Avant de s’inquiéter de l’attaque, il faut s’attarder à la défense de Kansas City. Dans leurs trois défaites, l’équipe avait les devants au quatrième quart. Contre les Patriots de la Nouvelle-Angleterre, Tom Brady a hérité du ballon en fin de match et il a su mener son équipe en position pour réaliser le placement victorieux. On se souviendra du feu d’artifice offensif contre les Rams et ces derniers avaient ultimement pris les commandes 54-51 avec un placement alors qu’il restait un peu moins de deux minutes à la rencontre. C’est vrai dans le cas présent que Mahomes a eu une chance de répliquer, même qu’il a lancé deux interceptions en 1 min 49 secondes, mais entre nous, une équipe ne doit pas perdre un match en ayant inscrit 51 points. Je ne lancerai donc pas la pierre à l’unité offensive des Chiefs pour ce match.

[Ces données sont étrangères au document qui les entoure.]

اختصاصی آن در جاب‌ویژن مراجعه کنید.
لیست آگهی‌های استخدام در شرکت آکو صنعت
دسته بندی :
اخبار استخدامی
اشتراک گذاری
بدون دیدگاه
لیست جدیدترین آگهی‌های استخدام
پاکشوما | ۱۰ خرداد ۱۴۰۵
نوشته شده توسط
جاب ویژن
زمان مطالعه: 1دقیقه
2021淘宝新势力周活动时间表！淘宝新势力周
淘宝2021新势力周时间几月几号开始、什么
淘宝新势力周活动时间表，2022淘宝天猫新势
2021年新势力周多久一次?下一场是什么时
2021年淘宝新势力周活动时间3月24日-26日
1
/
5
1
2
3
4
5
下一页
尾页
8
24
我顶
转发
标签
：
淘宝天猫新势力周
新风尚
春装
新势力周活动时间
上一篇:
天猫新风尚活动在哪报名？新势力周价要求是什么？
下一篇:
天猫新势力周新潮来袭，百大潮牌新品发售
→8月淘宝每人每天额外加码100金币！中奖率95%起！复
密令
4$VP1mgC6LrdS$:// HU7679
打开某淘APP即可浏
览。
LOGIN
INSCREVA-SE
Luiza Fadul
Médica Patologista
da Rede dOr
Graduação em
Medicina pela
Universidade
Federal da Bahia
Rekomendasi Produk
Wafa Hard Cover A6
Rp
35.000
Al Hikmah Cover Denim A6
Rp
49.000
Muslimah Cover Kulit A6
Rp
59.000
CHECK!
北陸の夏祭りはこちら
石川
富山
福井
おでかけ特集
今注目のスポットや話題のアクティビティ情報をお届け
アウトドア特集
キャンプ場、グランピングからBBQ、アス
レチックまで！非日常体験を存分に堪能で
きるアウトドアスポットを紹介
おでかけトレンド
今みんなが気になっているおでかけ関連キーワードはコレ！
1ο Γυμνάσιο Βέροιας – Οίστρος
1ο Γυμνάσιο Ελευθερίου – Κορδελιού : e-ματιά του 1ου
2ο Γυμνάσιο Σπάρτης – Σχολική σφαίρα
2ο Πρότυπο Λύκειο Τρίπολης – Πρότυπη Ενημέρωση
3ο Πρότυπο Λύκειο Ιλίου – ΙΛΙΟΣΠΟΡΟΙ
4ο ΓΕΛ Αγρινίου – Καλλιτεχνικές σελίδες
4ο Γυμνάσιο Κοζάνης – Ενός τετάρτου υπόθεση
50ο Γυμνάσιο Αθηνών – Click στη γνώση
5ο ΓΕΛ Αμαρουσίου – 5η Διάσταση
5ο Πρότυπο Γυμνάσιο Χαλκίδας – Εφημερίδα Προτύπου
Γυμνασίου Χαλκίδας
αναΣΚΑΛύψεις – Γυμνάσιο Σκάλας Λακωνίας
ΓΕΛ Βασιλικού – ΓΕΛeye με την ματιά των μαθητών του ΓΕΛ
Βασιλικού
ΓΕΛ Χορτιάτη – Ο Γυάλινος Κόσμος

Si on ajoute donc la défaite contre les Charges, les Chiefs ont perdu leurs trois matchs par un cumulatif de seulement sept points. Ils peuvent s’encourager en disant qu’ils sont dans le coup, mais une remontée comme celle des Chargers ramène le spectre de la dernière défaite en éliminatoire dans le portrait.

C’était aussi possible de conclure jeudi que si le front défensif des Chiefs ne parvient pas à appliquer de la pression, la tertiaire ne peut arrêter une attaque adverse alors qu’elle a été une véritable passoire devant Rivers et ses receveurs. Ce dernier ne pouvait d’ailleurs pas compter sur Melvin Gordon pour ce match et qui a perdu les services de Keenan Allen tôt dans la rencontre.

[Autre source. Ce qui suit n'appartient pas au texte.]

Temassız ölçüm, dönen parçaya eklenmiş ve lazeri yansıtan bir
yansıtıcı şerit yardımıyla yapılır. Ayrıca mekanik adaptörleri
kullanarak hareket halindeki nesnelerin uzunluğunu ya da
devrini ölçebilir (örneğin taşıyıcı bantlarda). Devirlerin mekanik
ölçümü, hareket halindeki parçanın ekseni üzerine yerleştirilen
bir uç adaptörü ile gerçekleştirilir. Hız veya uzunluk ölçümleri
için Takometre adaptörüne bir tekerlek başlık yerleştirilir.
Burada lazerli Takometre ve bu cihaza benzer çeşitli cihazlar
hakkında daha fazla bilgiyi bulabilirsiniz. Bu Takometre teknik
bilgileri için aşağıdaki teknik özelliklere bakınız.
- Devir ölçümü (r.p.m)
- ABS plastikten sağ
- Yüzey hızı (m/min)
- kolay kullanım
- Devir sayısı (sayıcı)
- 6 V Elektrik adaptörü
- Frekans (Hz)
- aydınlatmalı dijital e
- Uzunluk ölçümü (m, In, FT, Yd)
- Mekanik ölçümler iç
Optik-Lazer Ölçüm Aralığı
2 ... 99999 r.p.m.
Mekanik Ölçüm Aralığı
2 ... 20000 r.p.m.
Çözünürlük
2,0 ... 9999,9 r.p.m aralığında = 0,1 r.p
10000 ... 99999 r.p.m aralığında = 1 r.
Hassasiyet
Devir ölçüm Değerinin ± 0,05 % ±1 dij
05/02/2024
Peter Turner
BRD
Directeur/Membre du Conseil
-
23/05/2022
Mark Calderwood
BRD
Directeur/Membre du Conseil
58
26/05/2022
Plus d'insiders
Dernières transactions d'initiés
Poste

Si Chris Jones, Dee Ford et Justin Houston ne parviennent pas à malmener le quart adverse, la tertiaire n’est pas capable de faire le gros. C’est un point à corriger pour la fin de la saison et pour les éliminatoires.

Les mouchoirs volaient à KC

Avant de me pencher sur ce qui attend les deux équipes pour la fin de la saison, je veux glisser un mot sur le travail des officiels qui me laisse perplexe depuis quelques semaines. On entend souvent que peu importe le moment du match, si une pénalité doit être décernée, elle va l’être.

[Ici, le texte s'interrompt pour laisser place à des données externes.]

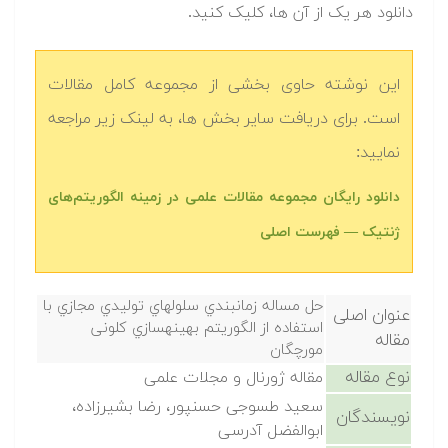
دانلود هر یک از آن ها، کلیک کنید.
این نوشته حاوی بخشی از مجموعه کامل مقالات
است. برای دریافت سایر بخش ها، به لینک زیر مراجعه
نمایید:
دانلود رایگان مجموعه مقالات علمی در زمینه الگوریتم‌های
ژنتیک — فهرست اصلی
حل مساله زمانبندي سلولهاي تولیدي مجازي با
عنوان اصلی
استفاده از الگوریتم بهینهسازي کلونی
مقاله
مورچگان
نوع مقاله
مقاله ژورنال و مجلات علمی
سعید طسوجی حسنپور، رضا بشیرزاده،
نویسندگان
ابوالفضل آدرسی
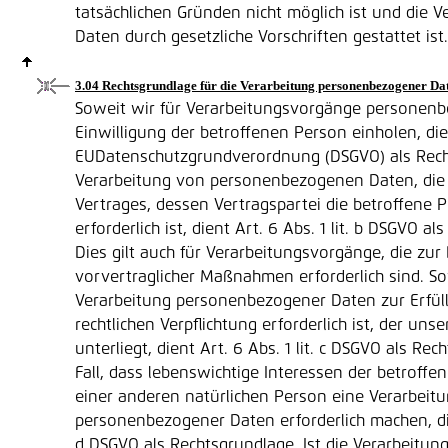
tatsächlichen Gründen nicht möglich ist und die V
Daten durch gesetzliche Vorschriften gestattet ist.
3.04 Rechtsgrundlage für die Verarbeitung personenbezogener Da
Soweit wir für Verarbeitungsvorgänge personen
Einwilligung der betroffenen Person einholen, dient
EUDatenschutzgrundverordnung (DSGVO) als Recht
Verarbeitung von personenbezogenen Daten, die 
Vertrages, dessen Vertragspartei die betroffene P
erforderlich ist, dient Art. 6 Abs. 1 lit. b DSGVO a
Dies gilt auch für Verarbeitungsvorgänge, die zu
vorvertraglicher Maßnahmen erforderlich sind. So
Verarbeitung personenbezogener Daten zur Erfül
rechtlichen Verpflichtung erforderlich ist, der un
unterliegt, dient Art. 6 Abs. 1 lit. c DSGVO als Re
Fall, dass lebenswichtige Interessen der betroff
einer anderen natürlichen Person eine Verarbeit
personenbezogener Daten erforderlich machen, dien
d DSGVO als Rechtsgrundlage. Ist die Verarbeitu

Par contre, il me semble que plusieurs de leurs décisions sont discutables au cours des dernières semaines. Lors du match entre les Chargers et les Chiefs, pas moins de 21 pénalités pour un total de 195 verges ont été décernées. Nous sommes à la fin de la saison, donc il n’est plus question d’établir des standards comme on peut le faire en début de campagne.

La pénalité qui me dérange le plus, c’est celle pour avoir retenu qui est donnée à un demi-défensif et qui accorde automatiquement un premier essai. On l’a vu lors de ce match et je ne suis pas certain qu’elle était toujours méritée. Je n’ai jamais eu les qualités athlétiques pour être demi-défensif, mais je ne voudrais pas de toute façon être à cette position à ce moment alors qu’il devient très difficile d’arrêter un receveur, même si je comprends qu’on tente de plus en plus de protéger les joueurs lors des impacts. C’est tout de même difficile de connaître la limite permise.

Des gestes sont également demeurés impunis alors qu’à la toute fin, il semblait que Rivers a été frappé à la tête, mais il a été jugé que non. On a vu aussi une pénalité dans la zone des buts et sur le moment je pensais même que la pénalité était au receveur alors qu’il semblait avoir créé de la séparation avec son bras. C’est finalement le demi-défensif qui a été pris en défaut. Au final, je suis d’avis que 21 pénalités dans un match, même si l’allure de celui-ci a une influence sur le travail des officiels, c’est trop.

Les Chiefs ont toujours le contrôle

Malgré cette situation et le résultat, les Chiefs sont toujours aux commandes de la division bien que les deux équipes présentent des dossiers identiques de 11-3. La fiche au sein de la division explique que les Chiefs sont toujours en tête. Ils ont encore leur destinée entre leurs mains, mais on va garder un œil attentif sur les matchs de la prochaine semaine qui opposeront les Chiefs aux Seahawks à Seattle, alors que les Chargers affronteront les Ravens à domicile. Les Chiefs auront ensuite rendez-vous avec les Raiders, tandis que Los Angeles terminera sa saison à Denver contre les Broncos.